Im Kampf gegen die explodierten Energiepreise und einer drohenden Insolvenzwelle setzt das hessische Handwerk große Erwartungen auch an die europäische Ebene. Doch sowohl der CDU-Europaabgeordnete Markus Pieper als auch die Direktorin in der EU-Kommission, Kristin Schreiber, konnten den rund 130 Anwesenden, Handwerkern aus Hessen und Brüsseler Insidern, nur von kleinen Erfolgen in der europäischen Mittelstandspolitik berichten.

"Zwei harte Winter"

Martin Giehl vom Frankfurter Energiedienstleister Mainova AG verwies auf ausgeklügelte Preismodelle. Der Strommarktexperte erwartet für die Betriebe und Verbraucher "zwei harte Winter", die es zu überstehen gelte. Danach würden sich die Energiepreise voraussichtlich auf einem erheblich niedrigeren Niveau einpendeln, das allerdings etwas höher als die Preise vor der aktuellen Krise liegen dürfte.

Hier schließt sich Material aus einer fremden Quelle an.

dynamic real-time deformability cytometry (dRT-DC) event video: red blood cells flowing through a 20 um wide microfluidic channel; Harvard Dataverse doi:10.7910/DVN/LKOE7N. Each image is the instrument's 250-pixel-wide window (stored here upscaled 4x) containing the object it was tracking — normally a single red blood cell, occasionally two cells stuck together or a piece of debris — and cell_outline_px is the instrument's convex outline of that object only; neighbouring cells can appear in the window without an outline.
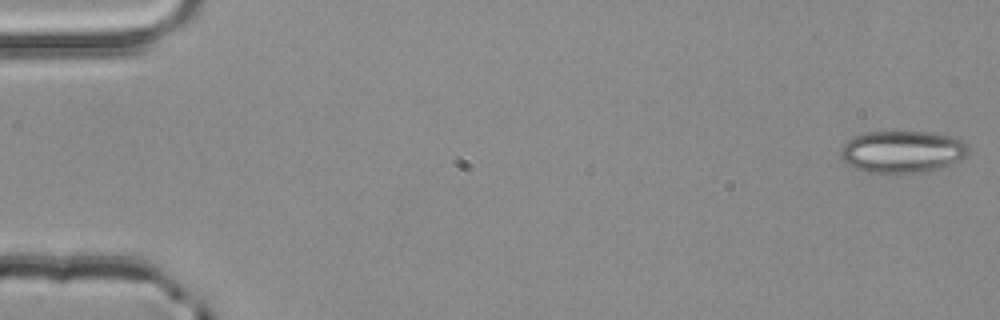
{"species": "common noctule bat (a hibernating species)", "species_latin": "Nyctalus noctula", "temperature_condition": "room temperature", "stored_images_in_passage": 3, "camera_frame_rate_fps": 3000, "um_per_image_px": 0.085, "animal": {"sex": "male", "body_mass_g": 20.4}, "frame": {"image": 1, "passage_image": 1, "time_ms": 0.0, "image_size_px": [1000, 320], "cell_outline_px": [[968, 152], [960, 160], [940, 168], [928, 172], [864, 172], [840, 160], [840, 148], [848, 140], [864, 132], [932, 132], [956, 136], [964, 140], [968, 144]], "centroid_in_image_um": [76.72, 12.88], "position_along_channel_um": 8.3, "area_um2": 31.56}}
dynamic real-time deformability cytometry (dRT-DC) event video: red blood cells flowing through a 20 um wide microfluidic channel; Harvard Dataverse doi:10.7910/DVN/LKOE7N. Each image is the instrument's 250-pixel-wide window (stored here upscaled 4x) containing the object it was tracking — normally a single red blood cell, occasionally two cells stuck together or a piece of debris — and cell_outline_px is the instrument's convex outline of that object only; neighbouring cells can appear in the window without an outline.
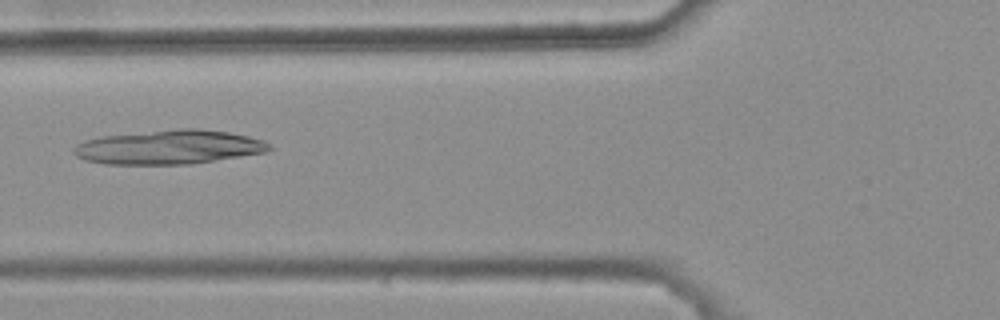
{"species": "common noctule bat (a hibernating species)", "species_latin": "Nyctalus noctula", "temperature_condition": "warm", "stored_images_in_passage": 7, "camera_frame_rate_fps": 3000, "um_per_image_px": 0.085, "animal": {"sex": "female", "body_mass_g": 25.1}, "frame": {"image": 1, "passage_image": 6, "time_ms": 1.667, "image_size_px": [1000, 320], "cell_outline_px": [[272, 148], [264, 152], [192, 164], [104, 164], [84, 160], [76, 156], [72, 152], [72, 148], [76, 144], [84, 140], [100, 136], [180, 128], [200, 128], [228, 132], [248, 136], [264, 140]], "centroid_in_image_um": [14.3, 12.5], "position_along_channel_um": 111.5, "area_um2": 39.02}}
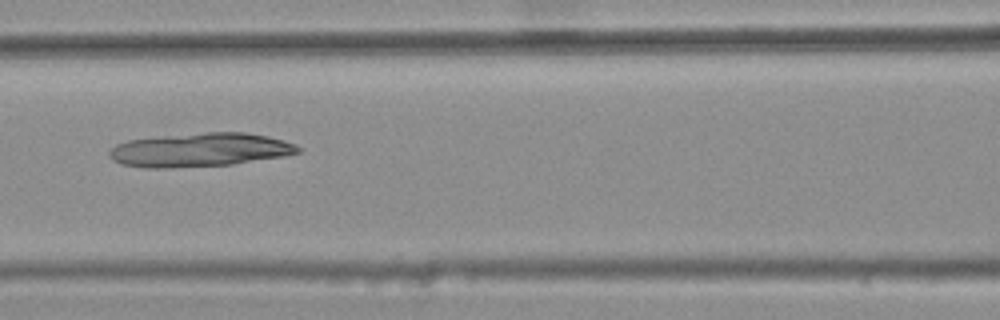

CDU-Mittelstandsexperte Pieper übte erhebliche Kritik an der Europäischen Kommission, die über das Initiativmonopol bei der EU-Gesetzgebung verfügt. Kommissionspräsidentin Ursula von der Leyen (CDU) hätte es bei ihrer jüngsten, groß angekündigten "Rede zur Lage der Europäischen Union" versäumt, angemessen auf die Anliegen des Handwerks – wie etwa dem Bürokratieabbau und einem Gesetzesmoratorium – einzugehen. Das von ihr angekündigte "Entlastungspaket" greife zu kurz, weil es sich voraussichtlich nur um Kleinigkeiten sowie Steuervorschläge handele, die obendrein auch noch der Einstimmigkeit im Kreis der 27 EU-Regierungen unterliegen.

Versprechen nicht eingehalten

Das von der Kommission großspurige angekündigte Prinzip, bei jedem neuen Gesetzesvorschlag eine alte Regelung aufzuheben ("One in, one out"), sei nicht eingehalten worden. Pieper zitierte Berechnungen, wonach die Kommission im Vorjahr 1.900 Regelwerke vorgeschlagen, aber nur 1.094 abgeschafft hätte. Sollte die EU-Behörde, wie nach wie vor fest geplant, ihre Regelungsvorschläge zur Transformation der europäischen Wirtschaft ("Fit for 55", "Green Deal") durchsetzen können, dann würden drei Mal so viel neue Regeln auf die Betriebe zukommen als aufgehoben werden.

"Das passt nicht in diese Zeit", sagte Pieper, der sich wie seine Fraktion für ein "Belastungsmoratorium" des Mittelstands ausspricht. "Was uns nicht aus der Krise rausführt, dass kann auch ein Jahr mal ruhen". Erhebliche Kritik über Pieper auch an dem für KMU und Handwerk eigentlich zuständigem Kommissionsmitglied, dem Franzosen Thierry Breton. Sein Verständnis für den Mittelstand sei "gleich Null".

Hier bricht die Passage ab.